REQUIREMENT: Print the listing below again from the line that contains "Annotated regions visible" onward, keeping every line exact and leaving out the lines before it.

DATASET SECTION:
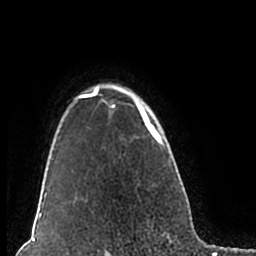
Breast MRI (dynamic contrast-enhanced), one axial slice; slice 160 of 200 in the series (ordered by position); cropped to one breast; dynamic contrast-enhanced series, time point 2 of 7 at this slice position (early post-contrast); 1.5 T; TE 2.2 ms, TR 4.6 ms; 0.8 mm slice thickness; 256 × 256 image matrix, field of view 160 × 160 mm. Female patient.
Annotated regions visible in this slice (semi-automatically segmented with operator editing):
- enhancing-tissue mask used for the functional tumour volume (all voxels passing the contrast-enhancement thresholds inside the analysis volume; usually the tumour): box from (x=51, y=83) to (x=180, y=209) px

FINISHED TASK:
Annotated regions visible in this slice (semi-automatically segmented with operator editing):
- enhancing-tissue mask used for the functional tumour volume (all voxels passing the contrast-enhancement thresholds inside the analysis volume; usually the tumour): box from (x=51, y=83) to (x=180, y=209) px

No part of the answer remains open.